_What needs to be done_. Reproduce the entire passage below on the sea shanty and its notes, word for word and with nothing changed.

==== Document excerpt ====

Stan Hugill in his “Shanties from the Seven Seas”, testifies a long version with about twenty stanzas (see), here only those sung by himself for the album ” “Sea Songs: Newport, Rhode Island- Songs from the Age of Sail”, 1980: “It was both a forebitter and a capstan song and a very popular one too, especially in Liverpool ships. […] It is a fairly old song dating back to the Mobile cotton hoosiers and has two normal forms: one with an eight-line verse – this was the forebitter form; and the second with a four-line verse – the usual shanty pattern. Doerflinger gives a two-line verse pattern as the shanty – a rather unusual form, and further on in his book he gives the forebitter with both four- and eight-line verses. He gives the title of the shanty as Paddy, Get Back and both his versions of the forebitter as Mainsail Haul. Shay, Sampson and Bone all suggest that it was a fairly modern sea-song and give no indication that any form was sung as a shanty, but all my sailing-ship acquaintances always referred to it as a shanty, and it was certainly sung in the Liverpool-New York Packets as such – at least the four-line verse form. […] Verses from 11 onwards [of the 19 verses given, incl. v. 3, lines 1-4 above] are fairly modern and nothing to do with the Packet Ship seamen, but with the chorus of ‘For we’re bound for Vallaparaiser round the Horn’ are what were sung by Liverpool seamen engaged in the West Coast Guano Trade.” (Stan Hugill)
(all the strings except III)

NOTES
1) pawl – short bar of metal at the foot of a capstan or close to the barrel of a windlass which engage a serrated base so as to prevent the capstan or windlass ‘walking back’. […] The clanking of the pawls as the anchor cable was hove in was the only musical accompaniment a shanty ever had! (Hugill, Shanties 414)

==== Entries ====

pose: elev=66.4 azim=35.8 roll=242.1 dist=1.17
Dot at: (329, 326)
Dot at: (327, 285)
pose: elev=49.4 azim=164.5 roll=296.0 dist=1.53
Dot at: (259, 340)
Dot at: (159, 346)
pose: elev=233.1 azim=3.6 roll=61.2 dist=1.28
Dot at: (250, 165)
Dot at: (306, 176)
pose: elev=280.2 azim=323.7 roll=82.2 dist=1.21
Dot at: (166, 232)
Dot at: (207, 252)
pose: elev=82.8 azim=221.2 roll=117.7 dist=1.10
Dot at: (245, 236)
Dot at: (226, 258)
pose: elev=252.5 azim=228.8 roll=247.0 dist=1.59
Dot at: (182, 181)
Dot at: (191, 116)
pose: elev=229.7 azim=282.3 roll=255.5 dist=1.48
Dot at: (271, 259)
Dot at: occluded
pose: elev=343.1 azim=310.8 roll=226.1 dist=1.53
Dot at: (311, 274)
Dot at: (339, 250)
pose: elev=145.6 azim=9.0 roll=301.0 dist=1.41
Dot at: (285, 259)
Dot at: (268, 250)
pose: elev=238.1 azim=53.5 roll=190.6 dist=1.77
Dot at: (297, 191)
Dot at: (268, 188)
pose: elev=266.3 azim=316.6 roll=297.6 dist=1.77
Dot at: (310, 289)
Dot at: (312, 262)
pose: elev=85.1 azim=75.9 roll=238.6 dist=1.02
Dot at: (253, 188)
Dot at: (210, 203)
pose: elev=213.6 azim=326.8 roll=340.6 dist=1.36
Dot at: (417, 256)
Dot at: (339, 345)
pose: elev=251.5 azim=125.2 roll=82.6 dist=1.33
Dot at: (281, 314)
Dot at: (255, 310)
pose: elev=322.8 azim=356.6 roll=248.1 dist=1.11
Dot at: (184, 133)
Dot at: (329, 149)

====

_Result_.
Stan Hugill in his “Shanties from the Seven Seas”, testifies a long version with about twenty stanzas (see), here only those sung by himself for the album ” “Sea Songs: Newport, Rhode Island- Songs from the Age of Sail”, 1980: “It was both a forebitter and a capstan song and a very popular one too, especially in Liverpool ships. […] It is a fairly old song dating back to the Mobile cotton hoosiers and has two normal forms: one with an eight-line verse – this was the forebitter form; and the second with a four-line verse – the usual shanty pattern. Doerflinger gives a two-line verse pattern as the shanty – a rather unusual form, and further on in his book he gives the forebitter with both four- and eight-line verses. He gives the title of the shanty as Paddy, Get Back and both his versions of the forebitter as Mainsail Haul. Shay, Sampson and Bone all suggest that it was a fairly modern sea-song and give no indication that any form was sung as a shanty, but all my sailing-ship acquaintances always referred to it as a shanty, and it was certainly sung in the Liverpool-New York Packets as such – at least the four-line verse form. […] Verses from 11 onwards [of the 19 verses given, incl. v. 3, lines 1-4 above] are fairly modern and nothing to do with the Packet Ship seamen, but with the chorus of ‘For we’re bound for Vallaparaiser round the Horn’ are what were sung by Liverpool seamen engaged in the West Coast Guano Trade.” (Stan Hugill)
(all the strings except III)

NOTES
1) pawl – short bar of metal at the foot of a capstan or close to the barrel of a windlass which engage a serrated base so as to prevent the capstan or windlass ‘walking back’. […] The clanking of the pawls as the anchor cable was hove in was the only musical accompaniment a shanty ever had! (Hugill, Shanties 414)